We looked over the panorama of Paris, trying to identify the buildings we could see.  I even saw a tower in Romainville near where I used to live when my wife and I lived in Paris, or rather just outside Paris, in those close suburbs you see on the news, but not for the good reasons.  I do love living in the country.  Sacré Coeur is an amazing church and crowns Montmartre like Our Lady, keeping an eye over Paris and the Parisians, making sure they do nothing too stupid.    We wound our way through the narrow streets towards Place de Tertre, which had been overtaken by restaurant seating pushing the artists to the edges of the square.  I kept my eye on Dom who was keeping his eye on Vanessa.  It was mid-afternoon and after nearly 30K paces in the weekend; I was knackered, and those taxis were looking very appealing.  We walked down to the bottom of the hill and saw a poor tourist being ripped off by the game of the three cards and you have to follow the Queen, etc.  A good old-fashioned tourist scam.  It was simple spotting each member of the team, and I felt sorry for the poor guy. 

We arrived on the boulevard, but the heat, fatigue, and knee had got the better of me.  I’m not good at goodbyes. In fact, I would even say that I hate them.  We hugged goodbye, and I descended into the abyss of the Paris metro, arriving parched at the hotel to fetch my bag.  I must have looked awful as the guy went and got me some water.  Maybe looking like a fat old guy has certain advantages to it?  I took my bag and crossed the road to the Montparnasse train station.  I could buy some food and water.  Knowing exactly where I would go to eat and drink, English voices that reminded me of young English public school boys filtered through.  It’s always strange hearing your own language in a foreign country, even though you might expect it in Paris.

I was headed to the platform when my train came up on the boards.  My electronic ticket worked and allowed me through the gates.  I boarded the train and sat at a table for four.  The other seats were taken, but being in first class, people attempted to be quiet.  The lady opposite me offered to take my bag for me and put it in the rack at the end of the carriage.  I felt guilty because it was heavy, but she was very gracious about it.  My headphones and tablet gave me that sense of privacy and I watched YouTube on the way home.  In the group chat, I informed everyone that my train was on time and I wished them a pleasant trip home.  Normally it was planned that my son was going to pick me up at the station in Nantes, but Virginie told me to get a ticket from Nantes to Montaigu, which I did at Montparnasse and told me she would pick me up at the station in Montaigu.

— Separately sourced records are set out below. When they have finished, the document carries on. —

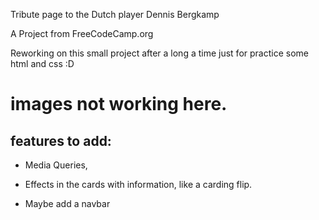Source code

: Tribute page to the Dutch player Dennis Bergkamp

A Project from FreeCodeCamp.org

Reworking on this small project after a long a time just for practice some html and css :D


# images not working here.


## features to add:

* Media Queries,

* Effects in the cards with information, like a carding flip.

* Maybe add a navbar
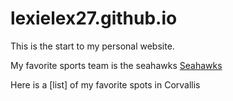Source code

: # lexielex27.github.io

This is the start to my personal website.

My favorite sports team is the seahawks
[Seahawks](https://www.seahawks.com/)

Here is a [list] of my favorite spots in Corvallis
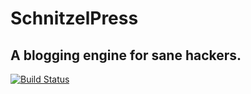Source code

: # SchnitzelPress

## A blogging engine for sane hackers.

[![Build Status](https://secure.travis-ci.org/hmans/schnitzelpress.png?branch=master)](http://travis-ci.org/hmans/schnitzelpress)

Once home, I just got naked and went to bed, in a very non-sexy way.  I just wanted to get to sleep as soon as possible.  Work would start at 5am the next morning.  Not the easiest of things.  It was a wonderful weekend, and I was so happy to have met up with friends from home and Sergio from Nantes.  It was like having a bit of home coming to see me and was just what the doctor had ordered. With all the various Facebook posts and reels, and I suppose this article, we have dragged that weekend out to nearly three weeks. So Happy Birthday Vanessa.  Welcome to the 50-year-old club.  It would appear that it happens to the very best of us.